The diplomat stressed that the UN Security Council is the only institution with a right to resolve international conflicts, adding that he did not rule out the possibility that the UN observer mission could return to the crisis-torn country.

Also, Gatilov confirmed Russia’s readiness to work with the new UN-Arab League join envoy Lakhdar Brahimi.

In July, Russia and China vetoed a Western-proposed draft resolution, which threatens non-military sanctions by quoting Chapter VII of the UN Charter if the Syrian government fails to pull out troops and heavy weapons from populated areas.

The two countries explained after the vote that the resolution was “biased” and “seriously problematic,” and went against the Geneva consensus.

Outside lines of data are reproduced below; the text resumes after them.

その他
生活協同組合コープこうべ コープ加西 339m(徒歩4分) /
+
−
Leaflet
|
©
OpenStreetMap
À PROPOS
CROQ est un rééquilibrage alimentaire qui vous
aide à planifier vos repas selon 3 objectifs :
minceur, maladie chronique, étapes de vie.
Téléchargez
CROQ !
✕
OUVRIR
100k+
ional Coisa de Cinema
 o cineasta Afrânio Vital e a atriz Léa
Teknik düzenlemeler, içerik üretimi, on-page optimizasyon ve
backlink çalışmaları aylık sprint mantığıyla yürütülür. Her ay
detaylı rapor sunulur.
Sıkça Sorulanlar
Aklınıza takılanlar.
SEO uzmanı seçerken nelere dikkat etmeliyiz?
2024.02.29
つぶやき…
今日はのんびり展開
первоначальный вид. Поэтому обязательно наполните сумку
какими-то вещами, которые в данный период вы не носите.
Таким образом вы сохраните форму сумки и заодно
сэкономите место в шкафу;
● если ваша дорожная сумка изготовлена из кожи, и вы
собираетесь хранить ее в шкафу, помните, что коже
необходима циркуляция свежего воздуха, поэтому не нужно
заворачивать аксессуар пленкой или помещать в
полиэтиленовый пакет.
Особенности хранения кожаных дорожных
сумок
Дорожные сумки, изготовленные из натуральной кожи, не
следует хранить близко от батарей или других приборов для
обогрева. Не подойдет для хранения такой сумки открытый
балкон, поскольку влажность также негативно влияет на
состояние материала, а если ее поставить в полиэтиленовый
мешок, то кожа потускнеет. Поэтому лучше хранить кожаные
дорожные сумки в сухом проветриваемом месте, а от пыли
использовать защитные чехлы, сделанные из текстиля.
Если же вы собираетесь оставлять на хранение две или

The UN-Arab League (AL) joint representative to Syria Lakhdar Brahimi arrived in Cairo Sunday and will probably hold a meeting with Egyptian President Mohamed Morsi as part of his regional mediating efforts to end the bloodshed in unrest-torn Syria, his spokesman Ahmed Fawzy said.

Brahimi arrived in Cairo for a second time in one week to exert diplomatic efforts to tackle the pressing issue of Syrian people’s suffering in the violence plaguing their country.

Prior to coming to Egypt, Brahimi held intensive talks with top Syrian officials in Damascus, including Syrian President Bashar al- Assad, as well as members from the opposition and the civil society, official news agency MENA quoted a statement by Fawzy as saying.

“Brahimi listened to all parties in regards to the crisis and ways to solve it,” added Fawzy, quoting the representative’s words as saying that “tackling the crisis needs first to stop the bloodshed, and then to search for a political method to move towards achieving the Syrian people’s aspiration.”

The statement added that a meeting between the Egyptian president and Brahimi is likely to be held. Brahimi will also meet the AL secretary general and members of the quartet committee on Syria, which comprises officials of Egypt, Saudi Arabia, Turkey and Iran.

Brahimi is due to visit New York to meet participating leaders at the meetings of the UN General Assembly, particularly UN Secretary General Ban Ki-moon, to consult on the conditions in Syria based on his visit to Damascus.

The next meeting for the quartet committee will be held in New York on Sept. 25 on the sidelines of the UN General Assembly session.